The Particle Odyssey: A Journey to the Heart of Matter

Frank Close Michael Marten Christine Sutton Oxford University Press: 2002. 246 pp. £29.95, $45.

Problem particle: the top quark, here decaying into muons (blue tracks), wasn't discovered until 1995. Credit: FERMILAB

The development of the standard model of particles and their interactions is one of the major scientific achievements of the twentieth century. The electron was the first 'elementary particle' to be discovered, by J. J. Thomson (working largely on his own) in 1897, and the top quark was the last of the standard model's 'fundamental fermions' to be discovered, by two large teams at the Tevatron near Chicago in 1995. In between, special and general relativity, quantum mechanics and a deep understanding of symmetry (explicit and hidden, global and local, absolute and spontaneously broken) have transformed our understanding of the dynamics of the Universe. Within this framework, a remarkably complete description of the way in which the Universe works has been developed, and all but one of its ingredients experimentally verified — only the elusive Higgs particle remains undetected.

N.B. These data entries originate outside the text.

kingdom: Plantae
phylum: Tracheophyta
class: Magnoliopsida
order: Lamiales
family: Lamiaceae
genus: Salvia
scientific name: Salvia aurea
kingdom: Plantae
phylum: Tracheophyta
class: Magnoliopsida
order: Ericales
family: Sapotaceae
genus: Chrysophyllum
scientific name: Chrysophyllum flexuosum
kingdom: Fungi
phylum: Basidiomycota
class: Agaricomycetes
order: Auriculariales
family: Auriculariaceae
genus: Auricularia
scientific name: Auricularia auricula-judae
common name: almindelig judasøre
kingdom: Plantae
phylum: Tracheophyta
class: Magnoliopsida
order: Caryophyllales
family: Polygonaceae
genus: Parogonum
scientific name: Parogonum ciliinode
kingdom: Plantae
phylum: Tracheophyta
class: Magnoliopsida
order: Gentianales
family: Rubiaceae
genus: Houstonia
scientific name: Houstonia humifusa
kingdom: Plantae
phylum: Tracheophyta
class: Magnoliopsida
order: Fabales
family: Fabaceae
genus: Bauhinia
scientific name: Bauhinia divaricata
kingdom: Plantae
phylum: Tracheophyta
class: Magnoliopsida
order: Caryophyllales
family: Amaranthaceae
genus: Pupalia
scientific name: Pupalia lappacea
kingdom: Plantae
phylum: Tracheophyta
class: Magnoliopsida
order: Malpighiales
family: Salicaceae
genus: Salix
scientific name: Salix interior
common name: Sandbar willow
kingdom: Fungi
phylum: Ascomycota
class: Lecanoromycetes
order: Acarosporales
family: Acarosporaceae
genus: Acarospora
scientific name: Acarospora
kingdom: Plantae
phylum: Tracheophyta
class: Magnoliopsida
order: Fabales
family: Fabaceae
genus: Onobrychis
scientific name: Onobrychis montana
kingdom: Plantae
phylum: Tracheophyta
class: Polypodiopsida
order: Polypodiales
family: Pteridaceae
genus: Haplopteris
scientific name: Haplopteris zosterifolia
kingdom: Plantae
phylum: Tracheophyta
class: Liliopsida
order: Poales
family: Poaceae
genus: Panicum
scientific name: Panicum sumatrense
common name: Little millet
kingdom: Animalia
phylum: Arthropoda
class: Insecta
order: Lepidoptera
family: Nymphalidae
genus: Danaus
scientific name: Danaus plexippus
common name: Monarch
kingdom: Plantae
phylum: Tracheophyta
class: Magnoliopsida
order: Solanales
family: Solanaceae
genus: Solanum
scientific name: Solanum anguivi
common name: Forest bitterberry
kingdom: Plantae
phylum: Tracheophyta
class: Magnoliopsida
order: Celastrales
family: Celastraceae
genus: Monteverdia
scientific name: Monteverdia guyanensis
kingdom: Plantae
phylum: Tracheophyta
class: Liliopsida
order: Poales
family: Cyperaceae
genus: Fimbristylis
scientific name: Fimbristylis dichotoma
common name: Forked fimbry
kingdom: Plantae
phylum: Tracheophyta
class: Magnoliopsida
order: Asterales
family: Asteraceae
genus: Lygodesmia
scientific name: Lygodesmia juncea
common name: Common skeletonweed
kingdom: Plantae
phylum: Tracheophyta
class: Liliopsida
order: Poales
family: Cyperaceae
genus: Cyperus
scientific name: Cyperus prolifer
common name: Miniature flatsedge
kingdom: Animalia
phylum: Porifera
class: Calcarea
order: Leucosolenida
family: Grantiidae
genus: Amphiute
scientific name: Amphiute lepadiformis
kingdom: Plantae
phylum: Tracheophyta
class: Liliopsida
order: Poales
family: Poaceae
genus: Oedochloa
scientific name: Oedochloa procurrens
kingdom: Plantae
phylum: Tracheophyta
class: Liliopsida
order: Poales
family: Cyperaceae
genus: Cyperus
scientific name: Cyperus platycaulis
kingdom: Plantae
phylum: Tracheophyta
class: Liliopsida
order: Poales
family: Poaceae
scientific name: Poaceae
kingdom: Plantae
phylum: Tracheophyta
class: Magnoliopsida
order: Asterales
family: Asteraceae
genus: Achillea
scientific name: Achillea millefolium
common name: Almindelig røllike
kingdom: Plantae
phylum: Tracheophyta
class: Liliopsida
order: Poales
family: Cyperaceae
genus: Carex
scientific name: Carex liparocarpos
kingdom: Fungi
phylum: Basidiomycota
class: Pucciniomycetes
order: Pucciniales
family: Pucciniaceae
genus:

The Particle Odyssey describes a century of discovery and creativity through a series of stunning images and photographs. The text explains clearly and non-mathematically the significance of these discoveries in the development of the standard model. Each ingredient (quarks, leptons, gauge bosons and other whimsies associated with high-energy physics) is described and illustrated, along with photographs and biographical details of key figures in the story.

The book's 12 chapters cover broad themes, loosely following the historical development of the subject. Two chapters cover the technology — accelerators and detectors — and a third looks at the applications of these in other branches of science and society. The style is conversational, with the imagery sometimes as vivid as the photographs. Although there are some crucial or illustrative histograms and scatter plots (the 'picture' that the physicist really wants to see), the emphasis is on people, events and equipment. The book is written partly as history and partly as detective story, identifying 'who' as well as 'what', 'where', 'when' and 'why'. It will be a useful source for future historians of the science of the twentieth century, limited only by the lack of references to the original papers.

Gone in a flash: the charmed sigma particle is inferred from tracks left by other particles. Credit: BROOKHAVEN NATIONAL LABORATORY

The present book builds upon The Particle Explosion, published 15 years ago by the same authors. Although its chapters share headings with the earlier book, it is more than 'Particle Explosion II — the Sequel'. It is easy to forget just how much progress there has been in high-energy physics over the past 15 years. The main ingredients of the standard model had been discovered by then, but there was still scope for alternative explanations. Most of the loopholes have since been closed: the top quark has now been discovered, the electroweak sector has survived precision scrutiny at the Large Electron–Positron Collider at CERN, quantum chromodynamics has been explored in detail by the HERA experiments at DESY, both solar and atmospheric neutrinos have been shown to oscillate, the tau neutrino has been observed, hints of the quark–gluon plasma have been seen, and matter–antimatter asymmetries have been measured in B-mesons at the KEK-B and PEP-II B-factories. The interplay between high-energy physics and cosmology has been enhanced. All this is reflected in the new book, with about one-third of the text and more than 250 new images illustrating this progress. If Explosion conveyed the image of creative, if chaotic, energy, Odyssey gives the impression of a journey surveyed from a vantage point, from which one can see the route traversed so far and contemplate the road that lies ahead.

In short, The Particle Odyssey is a beautifully illustrated and eminently readable introduction to high-energy physics. It provides an excellent answer, for both the high-energy physicist and the general reader, to the party question that high-energy physicists sometimes find difficult to answer — what is it exactly that you do?